### [PROBLEM]
Arrange the output lines for every item below as one numbered list, omitting blank lines and leaving the pictures out.

### [MATERIALS PROVIDED]
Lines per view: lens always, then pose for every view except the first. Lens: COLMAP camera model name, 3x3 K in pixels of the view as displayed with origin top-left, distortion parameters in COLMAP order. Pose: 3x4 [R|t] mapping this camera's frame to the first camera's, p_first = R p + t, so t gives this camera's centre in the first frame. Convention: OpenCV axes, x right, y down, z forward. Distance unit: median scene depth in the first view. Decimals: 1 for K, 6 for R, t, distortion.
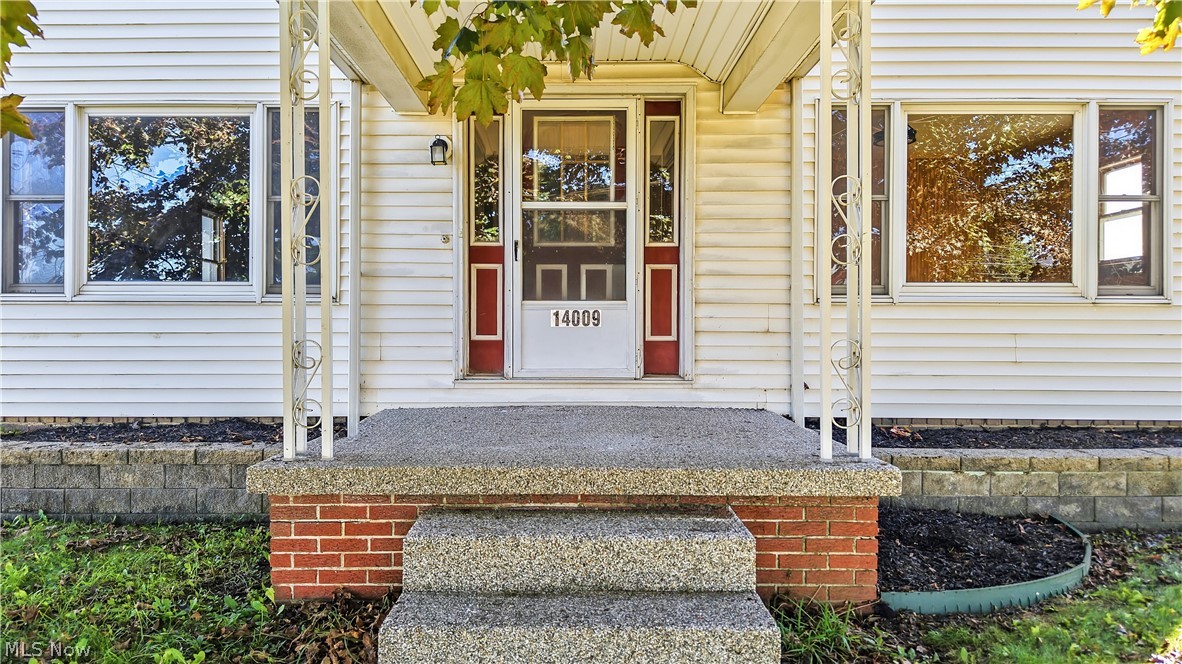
lens RADIAL K [[851.2, 0, 566.7], [0, 851.2, 332.2], [0, 0, 1]] dist [-0.002965, -0.001613]
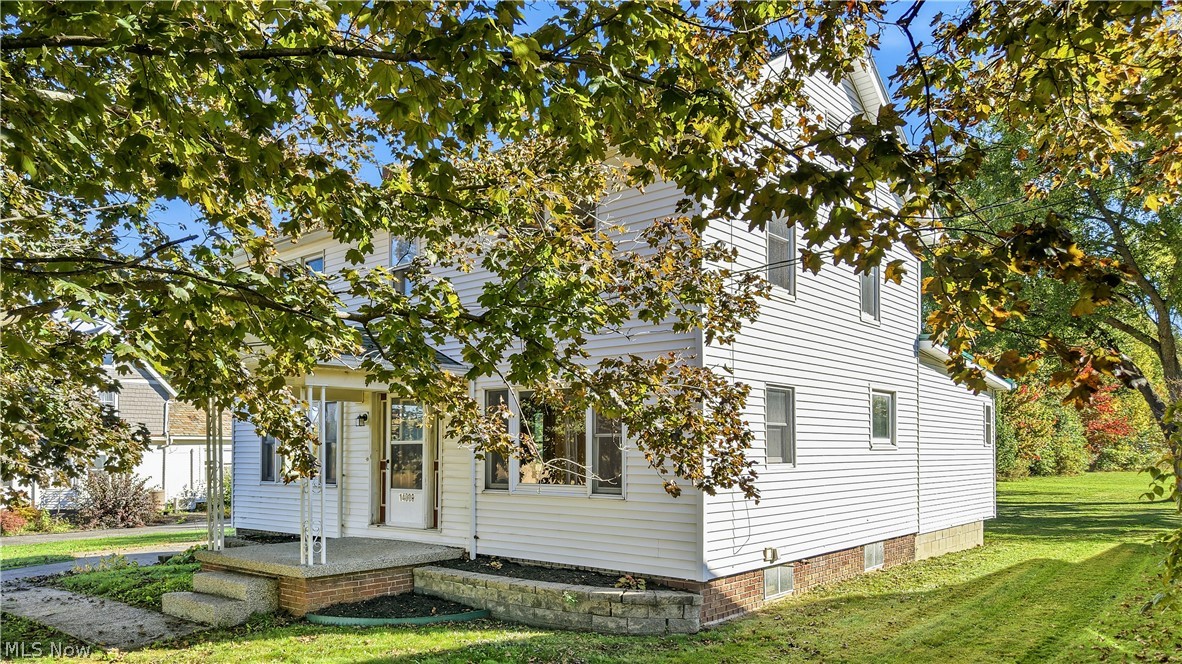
lens RADIAL K [[851.2, 0, 566.7], [0, 851.2, 332.2], [0, 0, 1]] dist [-0.002965, -0.001613]
pose [[0.772228, -0.093495, -0.628429, 1.662311], [0.002150, 0.989492, -0.144570, -0.115405], [0.635342, 0.110290, 0.764314, -0.389612]]
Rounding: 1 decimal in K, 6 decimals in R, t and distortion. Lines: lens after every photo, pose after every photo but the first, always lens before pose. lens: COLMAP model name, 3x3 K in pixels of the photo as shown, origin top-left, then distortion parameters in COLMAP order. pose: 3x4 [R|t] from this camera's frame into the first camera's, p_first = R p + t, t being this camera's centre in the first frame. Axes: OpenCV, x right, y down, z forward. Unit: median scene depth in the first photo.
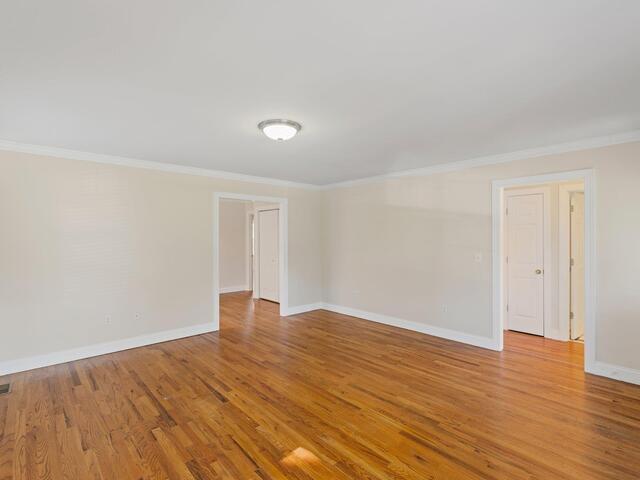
lens RADIAL K [[315.6, 0, 320.9], [0, 315.6, 237.7], [0, 0, 1]] dist [-0.007021, 0.000223]
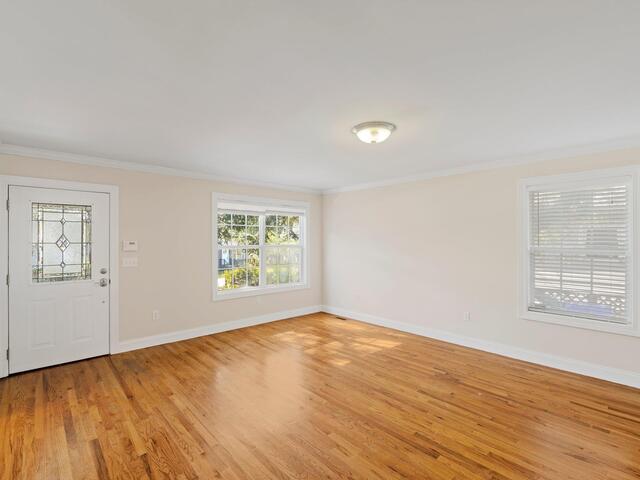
lens RADIAL K [[315.6, 0, 317.1], [0, 315.6, 240.6], [0, 0, 1]] dist [-0.007021, 0.000223]
pose [[-0.999987, 0.005016, 0.000048, 0.046164], [0.005016, 0.999987, 0.000531, -0.003864], [-0.000045, 0.000531, -1.000000, 1.920426]]
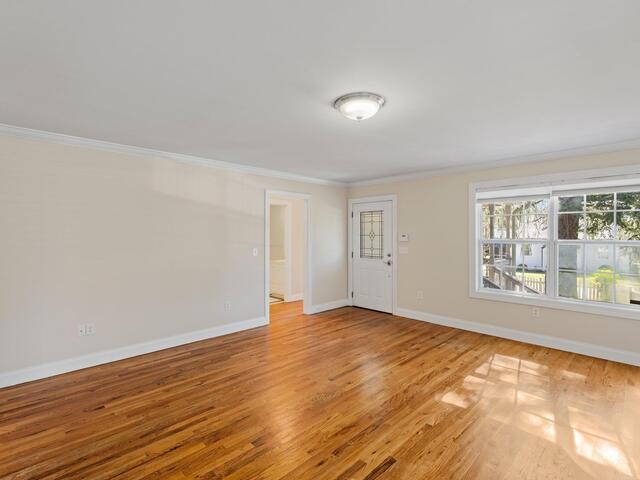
lens RADIAL K [[315.6, 0, 318.2], [0, 315.6, 238.0], [0, 0, 1]] dist [-0.007021, 0.000223]
pose [[-0.025256, -0.007332, 0.999654, -0.936666], [0.001065, 0.999972, 0.007361, 0.003309], [-0.999680, 0.001250, -0.025248, 1.092091]]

### [SOLUTION TO THIS EXERCISE]
1. Lines per view: lens always, then pose for every view except the first. Lens: COLMAP camera model name, 3x3 K in pixels of the view as displayed with origin top-left, distortion parameters in COLMAP order. Pose: 3x4 [R|t] mapping this camera's frame to the first camera's, p_first = R p + t, so t gives this camera's centre in the first frame. Convention: OpenCV axes, x right, y down, z forward. Distance unit: median scene depth in the first view. Decimals: 1 for K, 6 for R, t, distortion.
2. lens RADIAL K [[851.2, 0, 566.7], [0, 851.2, 332.2], [0, 0, 1]] dist [-0.002965, -0.001613]
3. lens RADIAL K [[851.2, 0, 566.7], [0, 851.2, 332.2], [0, 0, 1]] dist [-0.002965, -0.001613]
4. pose [[0.772228, -0.093495, -0.628429, 1.662311], [0.002150, 0.989492, -0.144570, -0.115405], [0.635342, 0.110290, 0.764314, -0.389612]]
5. Rounding: 1 decimal in K, 6 decimals in R, t and distortion. Lines: lens after every photo, pose after every photo but the first, always lens before pose. lens: COLMAP model name, 3x3 K in pixels of the photo as shown, origin top-left, then distortion parameters in COLMAP order. pose: 3x4 [R|t] from this camera's frame into the first camera's, p_first = R p + t, t being this camera's centre in the first frame. Axes: OpenCV, x right, y down, z forward. Unit: median scene depth in the first photo.
6. lens RADIAL K [[315.6, 0, 320.9], [0, 315.6, 237.7], [0, 0, 1]] dist [-0.007021, 0.000223]
7. lens RADIAL K [[315.6, 0, 317.1], [0, 315.6, 240.6], [0, 0, 1]] dist [-0.007021, 0.000223]
8. pose [[-0.999987, 0.005016, 0.000048, 0.046164], [0.005016, 0.999987, 0.000531, -0.003864], [-0.000045, 0.000531, -1.000000, 1.920426]]
9. lens RADIAL K [[315.6, 0, 318.2], [0, 315.6, 238.0], [0, 0, 1]] dist [-0.007021, 0.000223]
10. pose [[-0.025256, -0.007332, 0.999654, -0.936666], [0.001065, 0.999972, 0.007361, 0.003309], [-0.999680, 0.001250, -0.025248, 1.092091]]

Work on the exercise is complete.